Безбожный! изувер! куда? Под каковые темны своды Теперь укрыться татьски чаешь? Ты скрыт, но мрачна мысль твоя Видна и в ночь пред оком неба. Давно ль ты утверждал безумно, Что бог быть должен бог любви Для буйственных твоих желаний И быть лишь токмо милосердым; Или — располагать себя По воле суетной твоей, Чтоб ты в злосердьи был свободен? Как? — должен он забыть премудрость! Он должен пременить любовь, Всевечную любовь к порядку! И свой святый закон предать Презренью твоему, кощунству, Глумленьям диким вольнодумства! Он должен скипетр преломить! Весы правдивы сокрушить! Он должен погасить перуны! Иль — уступить тебе их, червь!
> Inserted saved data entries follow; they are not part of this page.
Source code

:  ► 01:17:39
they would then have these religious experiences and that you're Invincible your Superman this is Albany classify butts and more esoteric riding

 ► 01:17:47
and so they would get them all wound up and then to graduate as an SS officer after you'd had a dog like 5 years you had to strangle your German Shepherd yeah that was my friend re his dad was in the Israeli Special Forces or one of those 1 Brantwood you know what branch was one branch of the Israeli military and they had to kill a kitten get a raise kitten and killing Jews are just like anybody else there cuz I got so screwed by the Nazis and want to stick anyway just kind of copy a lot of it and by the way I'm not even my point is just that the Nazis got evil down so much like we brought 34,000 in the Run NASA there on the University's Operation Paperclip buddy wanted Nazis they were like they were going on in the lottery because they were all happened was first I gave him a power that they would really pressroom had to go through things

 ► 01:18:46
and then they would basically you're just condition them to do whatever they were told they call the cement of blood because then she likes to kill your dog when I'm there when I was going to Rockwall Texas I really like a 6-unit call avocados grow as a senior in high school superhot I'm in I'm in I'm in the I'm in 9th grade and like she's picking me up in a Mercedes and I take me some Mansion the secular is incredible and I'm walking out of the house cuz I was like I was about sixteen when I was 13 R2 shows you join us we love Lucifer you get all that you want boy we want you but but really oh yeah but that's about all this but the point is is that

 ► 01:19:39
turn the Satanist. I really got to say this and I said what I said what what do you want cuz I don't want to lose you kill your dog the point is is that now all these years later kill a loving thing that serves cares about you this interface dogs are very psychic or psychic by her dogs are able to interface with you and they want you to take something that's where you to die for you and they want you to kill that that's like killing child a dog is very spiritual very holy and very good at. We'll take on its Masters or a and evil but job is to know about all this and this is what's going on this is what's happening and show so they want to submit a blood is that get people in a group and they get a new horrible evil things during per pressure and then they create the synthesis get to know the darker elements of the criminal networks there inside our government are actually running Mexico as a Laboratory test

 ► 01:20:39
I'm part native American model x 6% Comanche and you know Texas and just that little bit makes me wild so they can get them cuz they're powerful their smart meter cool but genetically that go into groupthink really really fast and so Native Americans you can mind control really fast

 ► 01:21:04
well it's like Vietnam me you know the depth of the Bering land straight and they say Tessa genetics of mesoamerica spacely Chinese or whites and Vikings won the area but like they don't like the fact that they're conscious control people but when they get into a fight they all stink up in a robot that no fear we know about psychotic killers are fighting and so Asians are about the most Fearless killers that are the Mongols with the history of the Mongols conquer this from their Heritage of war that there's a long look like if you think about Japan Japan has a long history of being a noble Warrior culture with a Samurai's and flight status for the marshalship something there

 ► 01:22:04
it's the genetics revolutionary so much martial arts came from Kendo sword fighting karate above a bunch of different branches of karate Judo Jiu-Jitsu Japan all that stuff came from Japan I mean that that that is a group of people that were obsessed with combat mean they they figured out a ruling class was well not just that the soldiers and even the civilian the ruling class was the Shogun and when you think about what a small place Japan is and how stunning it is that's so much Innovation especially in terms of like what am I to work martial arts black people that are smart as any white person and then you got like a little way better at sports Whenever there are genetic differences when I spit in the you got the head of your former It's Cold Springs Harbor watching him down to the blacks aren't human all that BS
А для чего? — Чтоб между тем Ты мог бесстрашно лобызать Продерзкие свои желанья И необузданные страсти! Чтоб, бывши ты безумным богом, Махал перунами по воле, Блистал — свет солнечный мрачил, И в мире злейши зла творил? Постой, несчастный своенравец! Се освещает молний луч! Зри суетный чертеж ты свой! И коль твоя душа бесстудна, То научись бледнеть заране! Се судия! — Вострепещи!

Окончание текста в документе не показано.